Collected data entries
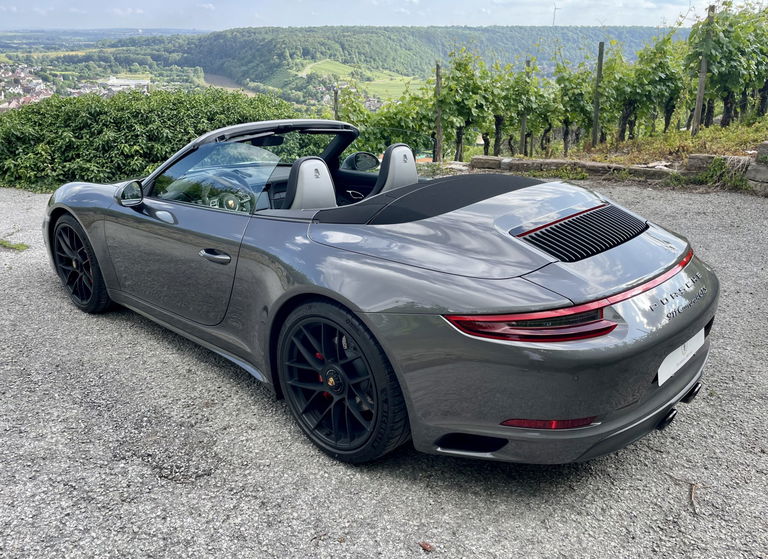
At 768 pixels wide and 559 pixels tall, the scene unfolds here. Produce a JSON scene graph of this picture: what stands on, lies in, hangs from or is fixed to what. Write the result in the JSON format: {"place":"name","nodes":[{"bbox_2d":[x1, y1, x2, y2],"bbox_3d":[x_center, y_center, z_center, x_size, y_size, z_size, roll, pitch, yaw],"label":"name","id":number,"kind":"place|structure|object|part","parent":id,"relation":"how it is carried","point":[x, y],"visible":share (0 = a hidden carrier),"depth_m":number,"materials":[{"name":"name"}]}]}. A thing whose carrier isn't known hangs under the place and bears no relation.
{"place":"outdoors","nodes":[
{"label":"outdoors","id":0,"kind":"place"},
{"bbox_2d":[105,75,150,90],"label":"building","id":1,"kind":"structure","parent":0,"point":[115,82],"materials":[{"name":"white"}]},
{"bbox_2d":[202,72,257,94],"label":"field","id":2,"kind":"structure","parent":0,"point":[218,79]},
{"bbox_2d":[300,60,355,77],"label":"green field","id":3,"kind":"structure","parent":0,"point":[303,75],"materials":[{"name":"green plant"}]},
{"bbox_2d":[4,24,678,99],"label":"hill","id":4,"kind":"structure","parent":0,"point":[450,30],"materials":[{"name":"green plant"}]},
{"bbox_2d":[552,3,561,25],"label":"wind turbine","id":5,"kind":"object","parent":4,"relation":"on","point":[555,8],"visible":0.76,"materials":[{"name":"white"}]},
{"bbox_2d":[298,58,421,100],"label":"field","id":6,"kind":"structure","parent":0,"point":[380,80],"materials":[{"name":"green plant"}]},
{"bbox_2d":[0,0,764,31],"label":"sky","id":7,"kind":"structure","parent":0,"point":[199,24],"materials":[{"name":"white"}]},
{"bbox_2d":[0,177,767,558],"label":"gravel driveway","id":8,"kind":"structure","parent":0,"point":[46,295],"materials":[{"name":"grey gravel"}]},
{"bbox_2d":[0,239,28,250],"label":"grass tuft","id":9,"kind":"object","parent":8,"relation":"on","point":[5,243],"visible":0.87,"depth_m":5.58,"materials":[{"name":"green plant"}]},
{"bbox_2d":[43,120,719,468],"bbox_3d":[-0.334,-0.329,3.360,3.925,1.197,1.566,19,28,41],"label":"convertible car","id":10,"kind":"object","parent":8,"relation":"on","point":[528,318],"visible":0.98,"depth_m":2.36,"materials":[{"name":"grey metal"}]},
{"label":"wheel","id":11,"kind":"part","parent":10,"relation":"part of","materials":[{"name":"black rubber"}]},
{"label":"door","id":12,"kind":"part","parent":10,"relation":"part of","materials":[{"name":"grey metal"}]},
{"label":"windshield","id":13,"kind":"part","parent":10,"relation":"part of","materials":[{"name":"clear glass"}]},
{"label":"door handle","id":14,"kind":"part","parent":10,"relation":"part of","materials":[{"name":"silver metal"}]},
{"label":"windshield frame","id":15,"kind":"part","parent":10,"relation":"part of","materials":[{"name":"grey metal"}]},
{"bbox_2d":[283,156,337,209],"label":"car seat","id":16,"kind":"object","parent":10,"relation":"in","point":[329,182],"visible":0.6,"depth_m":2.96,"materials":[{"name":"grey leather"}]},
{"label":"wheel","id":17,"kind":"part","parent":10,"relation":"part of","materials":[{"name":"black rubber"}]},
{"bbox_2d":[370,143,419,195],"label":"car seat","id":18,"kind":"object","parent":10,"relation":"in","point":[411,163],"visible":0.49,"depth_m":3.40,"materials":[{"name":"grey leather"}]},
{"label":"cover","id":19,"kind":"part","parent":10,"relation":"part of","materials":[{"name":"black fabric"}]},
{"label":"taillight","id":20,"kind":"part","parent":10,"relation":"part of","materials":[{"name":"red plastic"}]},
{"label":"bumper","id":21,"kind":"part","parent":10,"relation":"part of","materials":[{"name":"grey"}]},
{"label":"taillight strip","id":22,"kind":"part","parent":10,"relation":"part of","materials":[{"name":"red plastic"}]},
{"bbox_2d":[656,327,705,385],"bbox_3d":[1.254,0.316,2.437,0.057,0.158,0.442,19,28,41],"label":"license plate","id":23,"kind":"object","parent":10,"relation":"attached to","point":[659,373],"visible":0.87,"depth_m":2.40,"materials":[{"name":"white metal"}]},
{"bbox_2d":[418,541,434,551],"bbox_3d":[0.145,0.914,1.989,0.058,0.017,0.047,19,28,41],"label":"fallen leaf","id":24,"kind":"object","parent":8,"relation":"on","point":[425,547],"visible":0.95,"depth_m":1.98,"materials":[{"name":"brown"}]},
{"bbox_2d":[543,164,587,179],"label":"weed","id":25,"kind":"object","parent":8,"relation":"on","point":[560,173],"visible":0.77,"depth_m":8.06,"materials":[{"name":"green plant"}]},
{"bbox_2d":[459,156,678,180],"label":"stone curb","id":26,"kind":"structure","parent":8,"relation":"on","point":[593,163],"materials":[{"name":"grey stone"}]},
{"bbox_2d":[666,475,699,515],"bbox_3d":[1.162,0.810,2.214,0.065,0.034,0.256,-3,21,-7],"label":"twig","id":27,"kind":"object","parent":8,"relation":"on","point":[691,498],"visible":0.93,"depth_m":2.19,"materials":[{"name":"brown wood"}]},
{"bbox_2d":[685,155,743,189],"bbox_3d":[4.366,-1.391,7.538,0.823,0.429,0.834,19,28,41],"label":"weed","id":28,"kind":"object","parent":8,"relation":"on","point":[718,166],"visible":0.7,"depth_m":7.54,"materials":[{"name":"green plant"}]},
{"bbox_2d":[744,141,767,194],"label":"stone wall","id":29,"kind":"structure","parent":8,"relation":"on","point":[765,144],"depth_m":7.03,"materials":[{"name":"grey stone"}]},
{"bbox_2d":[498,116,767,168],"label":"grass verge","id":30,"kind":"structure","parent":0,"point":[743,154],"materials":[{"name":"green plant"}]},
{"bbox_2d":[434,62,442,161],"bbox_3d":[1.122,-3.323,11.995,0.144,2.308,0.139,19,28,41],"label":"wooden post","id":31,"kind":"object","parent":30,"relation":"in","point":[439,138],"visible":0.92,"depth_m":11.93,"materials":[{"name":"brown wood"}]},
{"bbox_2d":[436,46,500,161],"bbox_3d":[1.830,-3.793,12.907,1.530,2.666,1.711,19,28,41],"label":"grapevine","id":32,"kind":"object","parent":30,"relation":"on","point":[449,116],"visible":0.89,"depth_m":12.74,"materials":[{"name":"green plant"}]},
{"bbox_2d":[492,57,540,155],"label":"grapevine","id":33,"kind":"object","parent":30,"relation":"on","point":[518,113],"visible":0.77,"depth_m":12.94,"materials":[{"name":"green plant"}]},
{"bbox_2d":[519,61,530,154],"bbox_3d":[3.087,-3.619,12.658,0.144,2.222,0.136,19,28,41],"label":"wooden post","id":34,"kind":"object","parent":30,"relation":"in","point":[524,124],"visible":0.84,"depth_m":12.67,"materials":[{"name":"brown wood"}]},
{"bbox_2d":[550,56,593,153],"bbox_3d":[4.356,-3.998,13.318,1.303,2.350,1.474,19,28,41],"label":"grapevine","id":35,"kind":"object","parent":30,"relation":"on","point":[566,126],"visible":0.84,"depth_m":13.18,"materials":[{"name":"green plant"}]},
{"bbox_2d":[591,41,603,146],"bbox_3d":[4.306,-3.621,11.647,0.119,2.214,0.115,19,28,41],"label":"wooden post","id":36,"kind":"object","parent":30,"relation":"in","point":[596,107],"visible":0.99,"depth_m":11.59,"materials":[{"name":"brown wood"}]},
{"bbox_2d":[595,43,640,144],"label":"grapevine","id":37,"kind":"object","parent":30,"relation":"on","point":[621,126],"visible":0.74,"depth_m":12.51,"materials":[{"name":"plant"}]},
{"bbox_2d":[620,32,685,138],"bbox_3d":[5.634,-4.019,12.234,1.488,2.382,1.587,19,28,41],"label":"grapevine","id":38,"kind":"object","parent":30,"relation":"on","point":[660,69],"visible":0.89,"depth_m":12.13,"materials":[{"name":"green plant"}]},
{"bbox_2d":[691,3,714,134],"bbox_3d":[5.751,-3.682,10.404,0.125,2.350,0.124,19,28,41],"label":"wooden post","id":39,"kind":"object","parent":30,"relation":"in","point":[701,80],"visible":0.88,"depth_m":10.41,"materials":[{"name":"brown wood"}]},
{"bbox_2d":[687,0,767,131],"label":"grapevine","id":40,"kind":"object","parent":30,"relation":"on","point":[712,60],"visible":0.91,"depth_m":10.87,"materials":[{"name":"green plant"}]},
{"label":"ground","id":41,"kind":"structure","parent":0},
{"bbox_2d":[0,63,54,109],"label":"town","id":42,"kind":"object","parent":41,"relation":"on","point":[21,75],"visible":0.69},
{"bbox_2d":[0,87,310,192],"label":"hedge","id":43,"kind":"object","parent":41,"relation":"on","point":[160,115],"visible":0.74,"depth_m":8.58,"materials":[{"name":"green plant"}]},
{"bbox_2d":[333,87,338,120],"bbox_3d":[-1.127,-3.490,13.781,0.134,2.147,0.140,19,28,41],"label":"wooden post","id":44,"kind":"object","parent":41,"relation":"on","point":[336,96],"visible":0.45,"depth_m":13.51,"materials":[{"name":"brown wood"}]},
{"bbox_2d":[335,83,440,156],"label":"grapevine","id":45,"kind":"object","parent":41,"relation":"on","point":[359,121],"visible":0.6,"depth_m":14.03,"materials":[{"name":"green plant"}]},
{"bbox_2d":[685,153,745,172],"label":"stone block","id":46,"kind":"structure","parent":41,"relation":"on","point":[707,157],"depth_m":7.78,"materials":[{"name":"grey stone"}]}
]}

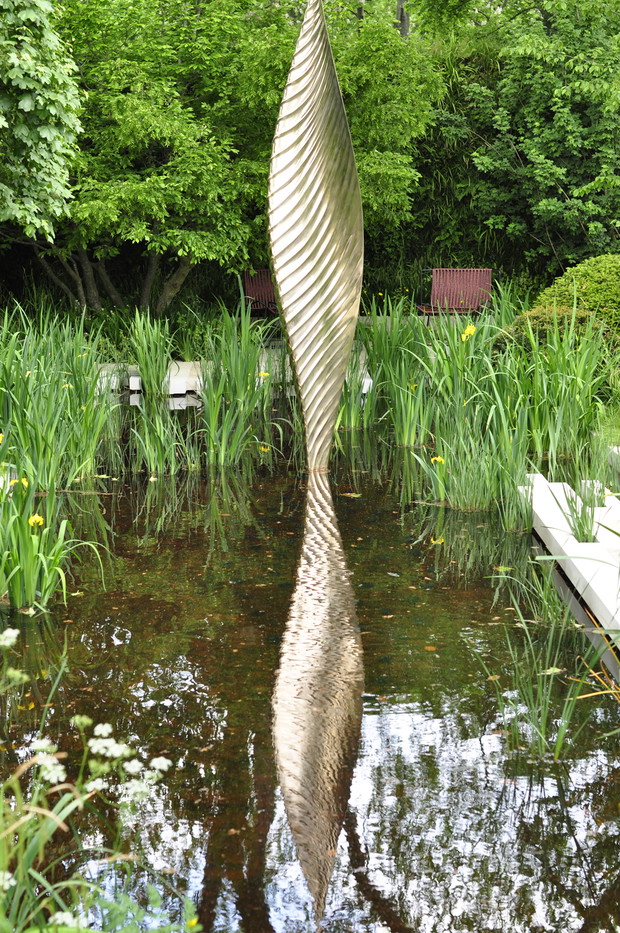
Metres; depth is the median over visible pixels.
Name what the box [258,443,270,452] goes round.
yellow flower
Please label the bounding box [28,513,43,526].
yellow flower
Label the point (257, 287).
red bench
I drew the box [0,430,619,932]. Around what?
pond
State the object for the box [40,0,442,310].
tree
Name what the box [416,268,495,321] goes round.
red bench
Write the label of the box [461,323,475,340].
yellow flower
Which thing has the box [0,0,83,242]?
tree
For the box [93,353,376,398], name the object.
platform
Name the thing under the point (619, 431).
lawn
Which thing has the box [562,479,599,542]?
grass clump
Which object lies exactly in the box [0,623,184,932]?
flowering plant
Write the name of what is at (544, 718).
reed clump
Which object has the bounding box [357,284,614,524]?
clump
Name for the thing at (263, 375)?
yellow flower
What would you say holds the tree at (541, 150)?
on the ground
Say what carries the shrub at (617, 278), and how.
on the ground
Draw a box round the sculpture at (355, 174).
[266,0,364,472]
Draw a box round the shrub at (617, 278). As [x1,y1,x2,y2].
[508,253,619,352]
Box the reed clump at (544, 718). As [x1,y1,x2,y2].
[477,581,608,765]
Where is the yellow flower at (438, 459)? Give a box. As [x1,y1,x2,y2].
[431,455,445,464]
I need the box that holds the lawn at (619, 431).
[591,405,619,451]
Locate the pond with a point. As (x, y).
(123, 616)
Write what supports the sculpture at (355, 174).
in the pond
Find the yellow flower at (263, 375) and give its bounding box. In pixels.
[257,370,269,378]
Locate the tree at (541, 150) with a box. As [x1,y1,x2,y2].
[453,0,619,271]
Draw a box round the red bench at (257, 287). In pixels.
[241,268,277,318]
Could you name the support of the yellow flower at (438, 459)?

What to produce
This exercise asks for an exact repeat of the lines from the one holding "Say what carries" through the end of the data above.

Result for this exercise
Say what carries the shrub at (617, 278), and how.
on the ground
Draw a box round the sculpture at (355, 174).
[266,0,364,472]
Draw a box round the shrub at (617, 278). As [x1,y1,x2,y2].
[508,253,619,352]
Box the reed clump at (544, 718). As [x1,y1,x2,y2].
[477,581,608,765]
Where is the yellow flower at (438, 459)? Give a box. As [x1,y1,x2,y2].
[431,455,445,464]
I need the box that holds the lawn at (619, 431).
[591,405,619,451]
Locate the pond with a point. As (x, y).
(123, 616)
Write what supports the sculpture at (355, 174).
in the pond
Find the yellow flower at (263, 375) and give its bounding box. In pixels.
[257,370,269,378]
Locate the tree at (541, 150) with a box. As [x1,y1,x2,y2].
[453,0,619,271]
Draw a box round the red bench at (257, 287). In pixels.
[241,268,277,318]
Could you name the support of the yellow flower at (438, 459)?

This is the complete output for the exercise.